(Records shown):
Start of Block

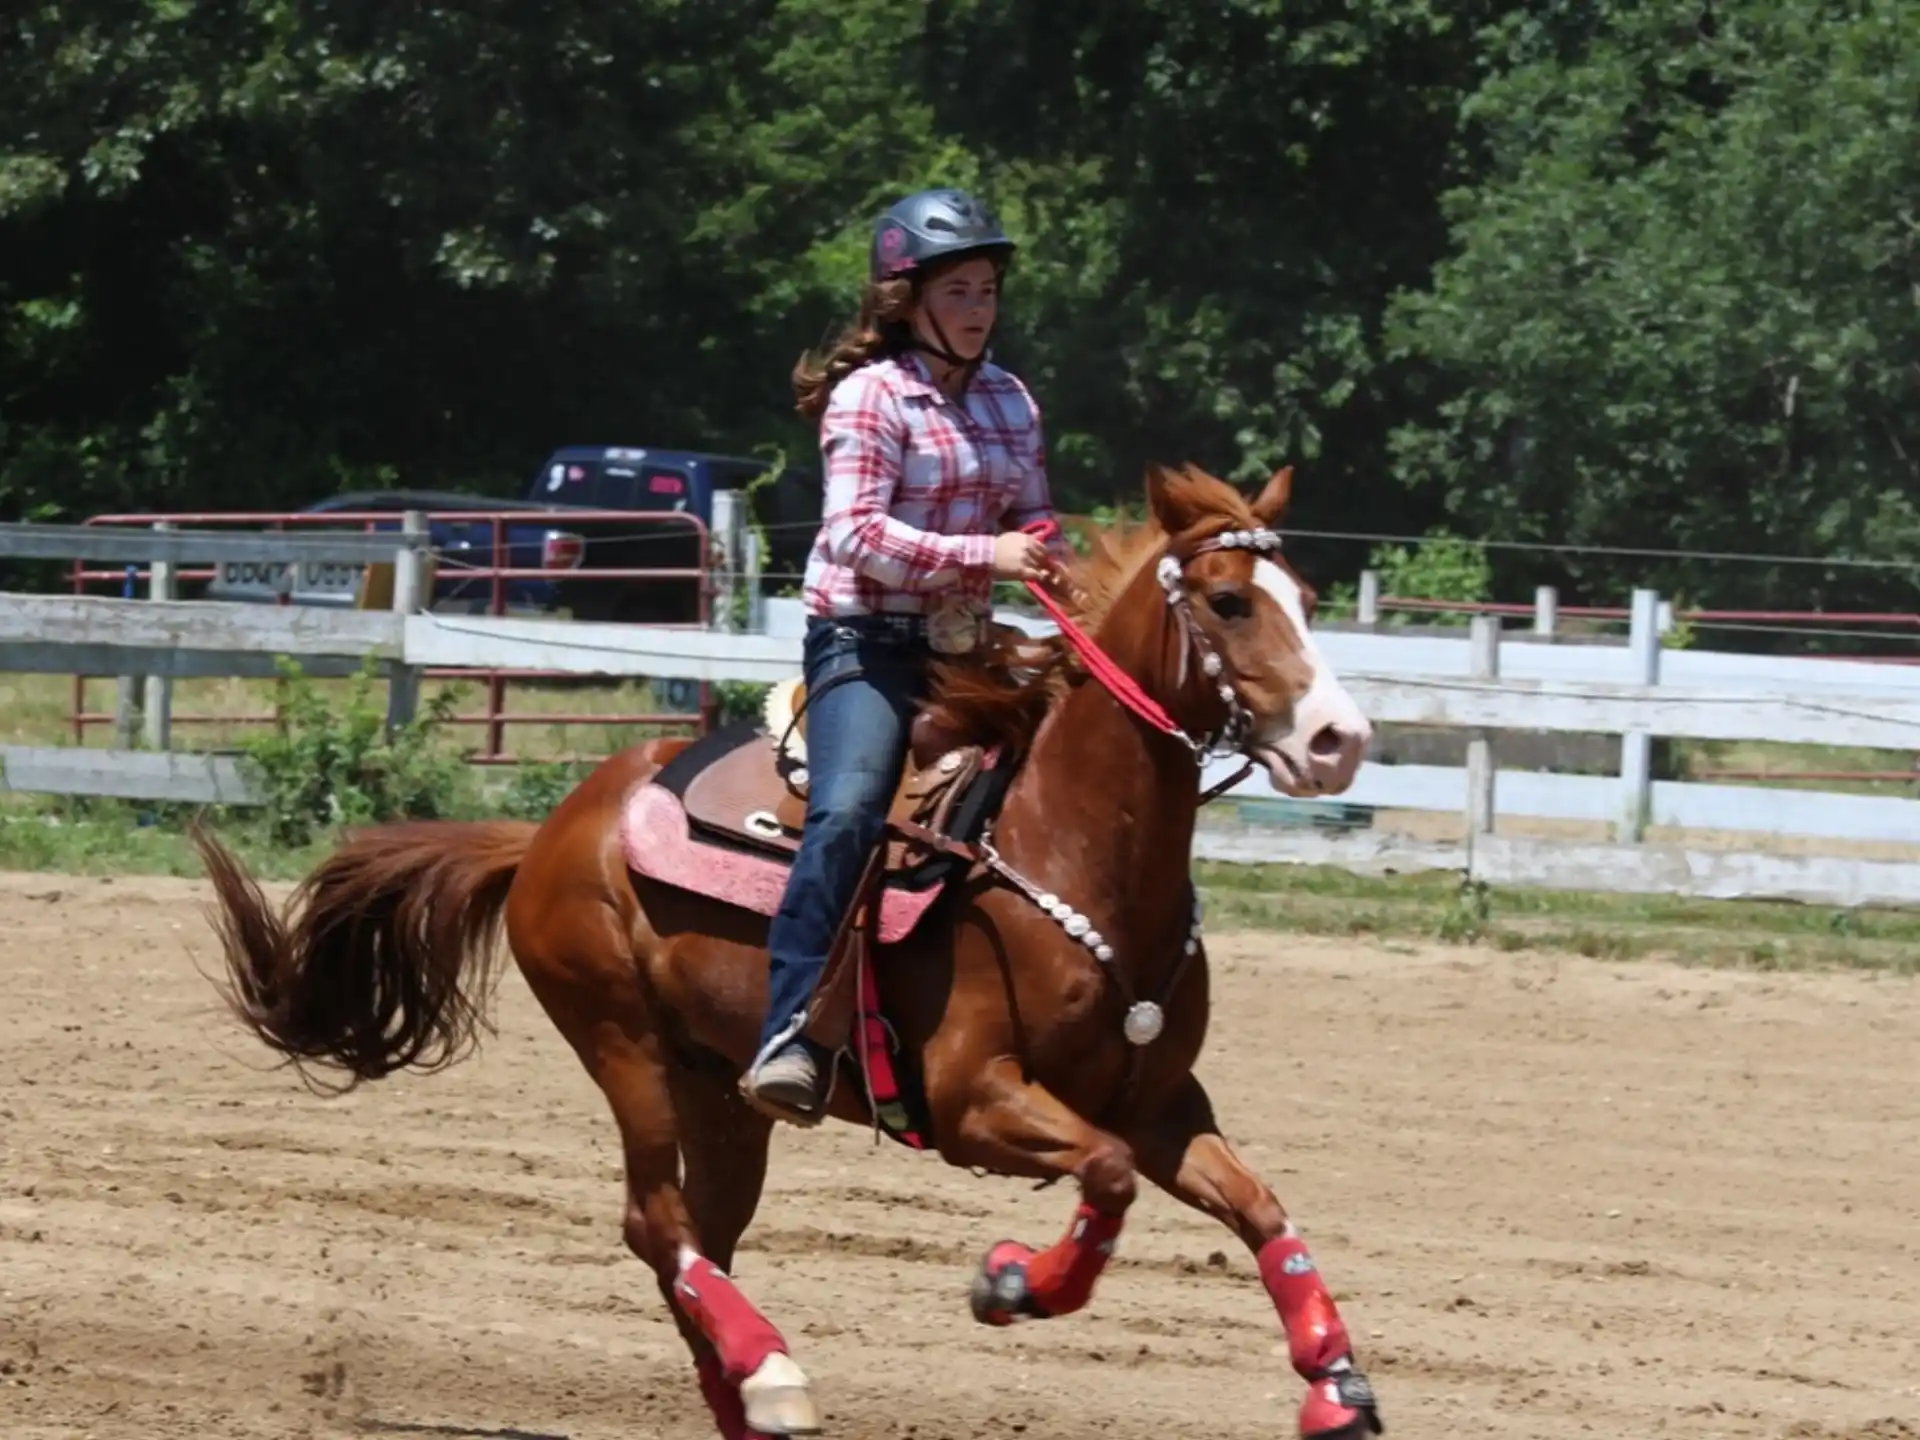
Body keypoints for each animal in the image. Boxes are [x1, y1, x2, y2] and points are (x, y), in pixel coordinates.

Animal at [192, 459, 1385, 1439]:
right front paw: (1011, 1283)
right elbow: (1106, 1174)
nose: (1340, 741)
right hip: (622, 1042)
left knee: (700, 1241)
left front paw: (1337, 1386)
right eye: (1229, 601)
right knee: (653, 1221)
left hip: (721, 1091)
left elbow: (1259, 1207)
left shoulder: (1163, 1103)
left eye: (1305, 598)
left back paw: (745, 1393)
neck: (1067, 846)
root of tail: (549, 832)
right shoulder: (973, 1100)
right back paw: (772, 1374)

End of Block
Start of Block

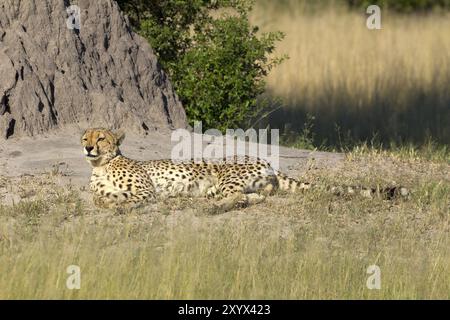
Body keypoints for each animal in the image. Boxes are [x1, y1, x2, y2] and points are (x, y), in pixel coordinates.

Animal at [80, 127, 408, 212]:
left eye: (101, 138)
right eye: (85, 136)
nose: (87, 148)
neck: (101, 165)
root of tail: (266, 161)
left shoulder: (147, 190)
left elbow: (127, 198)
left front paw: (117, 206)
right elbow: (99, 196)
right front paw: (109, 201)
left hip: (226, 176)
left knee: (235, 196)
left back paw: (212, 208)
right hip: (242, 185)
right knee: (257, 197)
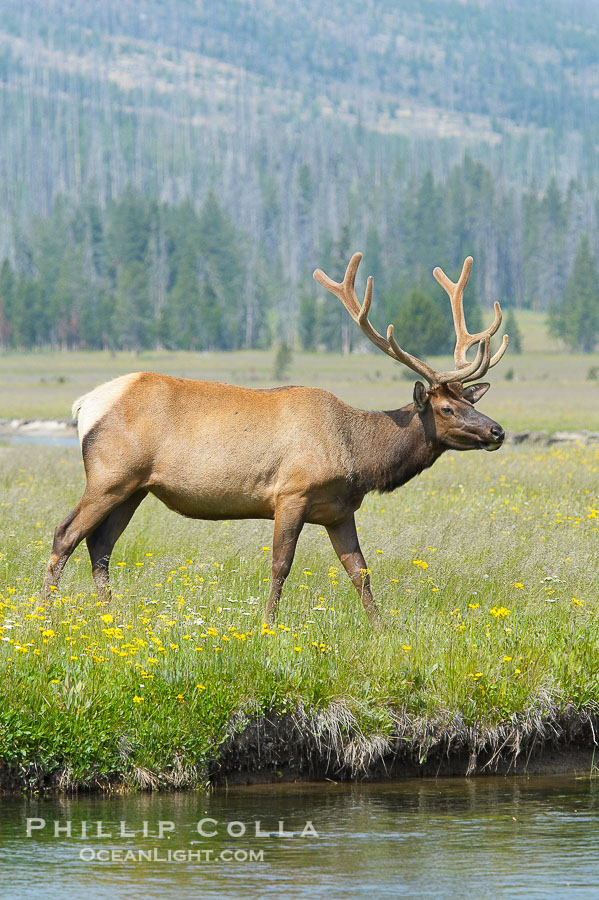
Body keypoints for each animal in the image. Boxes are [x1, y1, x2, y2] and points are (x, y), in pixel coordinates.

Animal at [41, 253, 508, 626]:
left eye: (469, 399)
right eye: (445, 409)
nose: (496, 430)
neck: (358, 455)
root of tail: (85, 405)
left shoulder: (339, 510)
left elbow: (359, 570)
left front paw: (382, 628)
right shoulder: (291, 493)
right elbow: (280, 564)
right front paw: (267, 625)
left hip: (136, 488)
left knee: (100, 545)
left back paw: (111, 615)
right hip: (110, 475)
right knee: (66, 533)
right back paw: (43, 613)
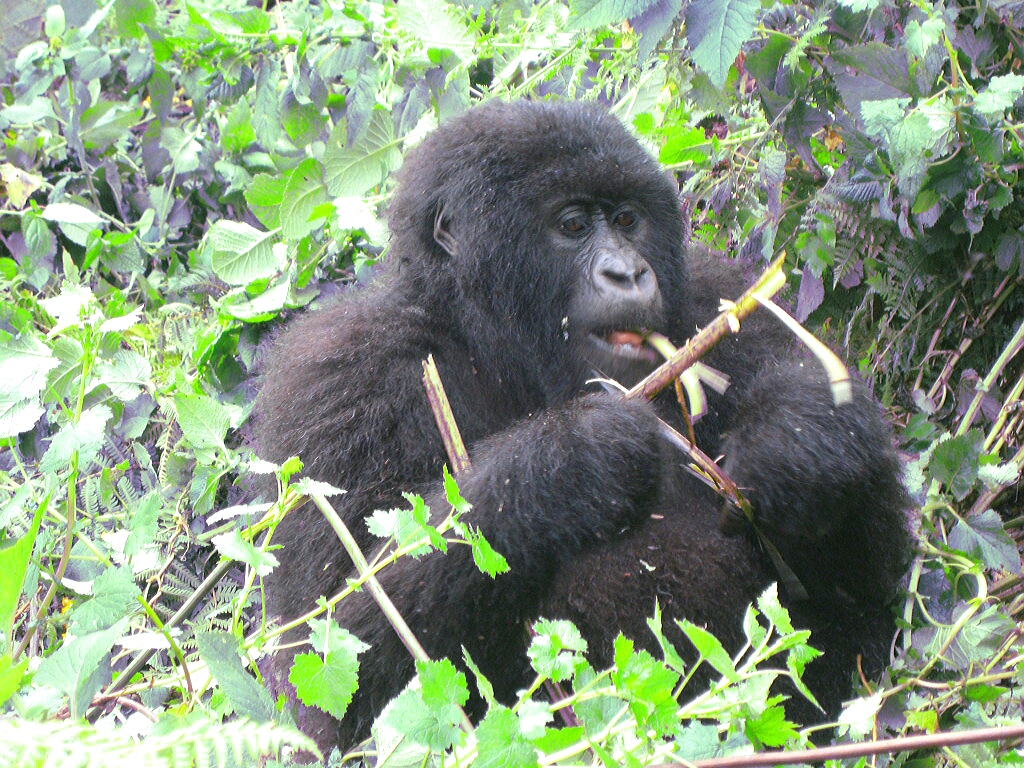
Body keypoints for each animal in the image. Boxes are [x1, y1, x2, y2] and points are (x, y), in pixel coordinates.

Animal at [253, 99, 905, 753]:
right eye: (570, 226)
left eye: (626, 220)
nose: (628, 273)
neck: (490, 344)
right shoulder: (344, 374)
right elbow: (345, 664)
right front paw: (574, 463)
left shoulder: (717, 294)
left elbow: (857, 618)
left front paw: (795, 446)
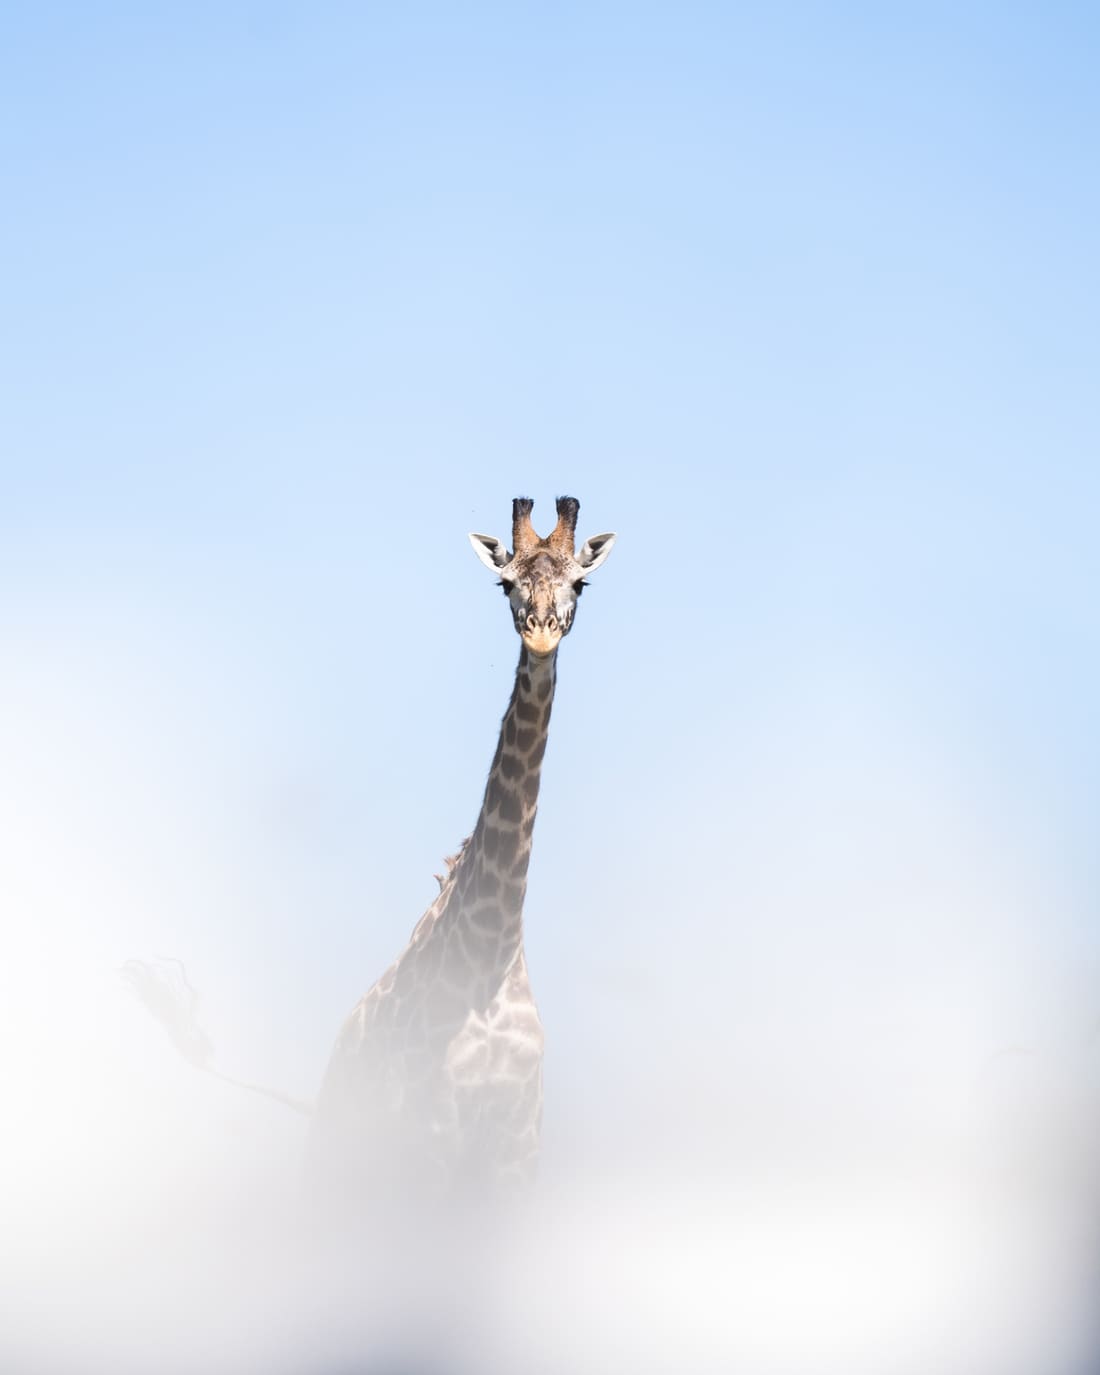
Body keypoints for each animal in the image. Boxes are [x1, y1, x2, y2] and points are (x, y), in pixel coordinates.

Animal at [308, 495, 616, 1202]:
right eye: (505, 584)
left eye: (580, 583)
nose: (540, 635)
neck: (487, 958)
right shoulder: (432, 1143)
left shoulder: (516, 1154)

End of Block

(What you have to do): Using the data above, transcribe the lines that run from the line with "nose: (1340, 741)" to the line with "right back paw: (772, 1374)", both ends kept, and output nothing else.

(Finished exercise):
nose: (1340, 741)
right hip: (622, 1042)
left knee: (700, 1241)
left front paw: (1337, 1386)
right eye: (1229, 601)
right knee: (653, 1221)
left hip: (721, 1091)
left elbow: (1259, 1207)
left shoulder: (1163, 1103)
left eye: (1305, 598)
left back paw: (745, 1393)
neck: (1067, 846)
root of tail: (549, 832)
right shoulder: (973, 1100)
right back paw: (772, 1374)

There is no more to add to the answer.